Although every Illinois workers compensation case is different, the following is a list of the typical process in an Illinois job injury claim:

  1. Accident: An employee has either a specific accident on the job or realizes that they have suffered an injury through repetitive trauma.
  2. Notice: Once an employee knows or reasonably should know that they were injured on the job they are generally required to notify their employer within 45 days, although it is best to do so as soon as possible. Notice to an employer can include them being aware that the worker is treating for the specific medical condition.
  3. Medical treatment: As soon as an injured worker knows that they have been injured it is highly advisable that they receive medical treatment. The employer is responsible for 100% of all reasonable and related medical care. This means that a worker is not responsible for co-payments or out of pocket expenses.
  4. Obtaining a lawyer: Although this is not required, it is highly recommended that an injured worker retain a lawyer so they can focus on their medical treatment. The lawyer will insure that the worker gets all of the benefits that they are entitled to under the law. In addition, workers’ compensation lawyers in Illinois are not paid by the hour, but rather only receive compensation if they can secure a settlement at the end of the case.

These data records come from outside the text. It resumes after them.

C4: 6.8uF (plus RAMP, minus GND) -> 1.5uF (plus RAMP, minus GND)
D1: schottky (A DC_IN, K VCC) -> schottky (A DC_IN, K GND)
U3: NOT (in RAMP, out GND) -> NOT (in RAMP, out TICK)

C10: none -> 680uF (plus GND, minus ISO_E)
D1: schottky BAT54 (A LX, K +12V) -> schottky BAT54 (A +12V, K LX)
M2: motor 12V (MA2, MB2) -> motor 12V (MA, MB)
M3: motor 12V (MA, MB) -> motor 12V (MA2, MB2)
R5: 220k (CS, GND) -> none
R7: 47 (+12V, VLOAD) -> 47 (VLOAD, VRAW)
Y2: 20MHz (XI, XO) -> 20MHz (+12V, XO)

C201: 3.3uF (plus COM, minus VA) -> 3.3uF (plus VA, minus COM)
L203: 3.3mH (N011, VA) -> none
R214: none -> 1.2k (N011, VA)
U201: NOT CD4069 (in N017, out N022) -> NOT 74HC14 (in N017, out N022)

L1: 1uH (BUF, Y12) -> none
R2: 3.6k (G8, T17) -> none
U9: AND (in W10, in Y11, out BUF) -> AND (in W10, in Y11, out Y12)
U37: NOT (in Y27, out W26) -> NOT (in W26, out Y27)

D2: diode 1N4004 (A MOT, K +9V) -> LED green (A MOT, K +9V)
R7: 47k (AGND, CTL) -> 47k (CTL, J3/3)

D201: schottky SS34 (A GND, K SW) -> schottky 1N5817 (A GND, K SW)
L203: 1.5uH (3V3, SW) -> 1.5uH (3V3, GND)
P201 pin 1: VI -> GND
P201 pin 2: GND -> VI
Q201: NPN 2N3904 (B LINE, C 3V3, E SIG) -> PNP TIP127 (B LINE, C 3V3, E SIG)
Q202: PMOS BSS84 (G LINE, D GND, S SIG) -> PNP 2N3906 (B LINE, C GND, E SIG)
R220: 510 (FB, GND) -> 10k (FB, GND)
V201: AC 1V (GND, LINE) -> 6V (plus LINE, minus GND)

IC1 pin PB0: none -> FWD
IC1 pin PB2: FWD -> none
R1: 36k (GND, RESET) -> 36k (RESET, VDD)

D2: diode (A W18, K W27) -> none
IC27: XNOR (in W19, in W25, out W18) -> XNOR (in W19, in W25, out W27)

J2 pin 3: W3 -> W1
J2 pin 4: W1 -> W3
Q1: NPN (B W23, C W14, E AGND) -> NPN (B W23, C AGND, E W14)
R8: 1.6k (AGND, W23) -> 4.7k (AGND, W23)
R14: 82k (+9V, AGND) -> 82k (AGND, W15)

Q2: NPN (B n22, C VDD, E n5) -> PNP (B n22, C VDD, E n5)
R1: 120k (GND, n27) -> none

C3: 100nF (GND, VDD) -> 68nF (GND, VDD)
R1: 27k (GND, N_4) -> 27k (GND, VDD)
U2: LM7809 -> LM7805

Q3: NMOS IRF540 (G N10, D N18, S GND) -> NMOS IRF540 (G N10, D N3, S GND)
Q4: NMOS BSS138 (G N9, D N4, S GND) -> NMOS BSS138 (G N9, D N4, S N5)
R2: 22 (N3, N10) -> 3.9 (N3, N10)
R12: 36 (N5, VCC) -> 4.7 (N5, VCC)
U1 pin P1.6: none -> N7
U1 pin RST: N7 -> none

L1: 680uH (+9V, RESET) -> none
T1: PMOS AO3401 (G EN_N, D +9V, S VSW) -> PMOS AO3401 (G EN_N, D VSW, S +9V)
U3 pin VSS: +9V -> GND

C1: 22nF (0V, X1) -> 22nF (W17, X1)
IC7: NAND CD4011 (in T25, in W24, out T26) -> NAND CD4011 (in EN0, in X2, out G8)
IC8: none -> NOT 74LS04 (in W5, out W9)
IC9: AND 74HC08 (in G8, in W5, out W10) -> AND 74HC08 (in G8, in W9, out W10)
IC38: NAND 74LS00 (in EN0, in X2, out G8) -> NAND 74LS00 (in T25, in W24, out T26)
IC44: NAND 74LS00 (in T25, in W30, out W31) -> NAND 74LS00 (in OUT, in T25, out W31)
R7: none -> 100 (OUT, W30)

  5. Payment for lost time: If a worker is unable to perform their duties and the employer can not accommodate light duty then the injured worker is entitled to temporary total disability benefits for their time off work.
  6. Independent medical examination: At any time the employer is entitled to send the injured worker to a physician of their choice.
  7. Arbitration: If at any point the employer does not provide the medical or wage benefits that they are obligated to give to the injured worker or if case can not be resolved by negotiation, then the injured worker’s lawyer will file a petition for arbitration and an Arbitrator will resolve the dispute.
  8. Maximum medical improvement: At some point a doctor will tell an injured worker that they are as good as they are going to get and discharge them from medical care with no need for further treatment.
  9. Negotiation: Once an injured worker has finished their medical treatment, their attorney will gather the medical records, evaluate them and attempt to negotiate a settlement based on their review of the injury.
  10. Appeal: If the case is arbitrated and either side is not happy with the result they can file an appeal to a three panel board of Commissioners that will conduct a review. From there a party can appeal further to the Circuit Court, Appellate court and possibly the Illinois Supreme Court.

Please remember that every case is different and you should consult with an Illinois workers compensation lawyer if you have any questions. In addition, it is important to know that a new accident to a previously injured body part is considered a new accident which may require filing a new claim.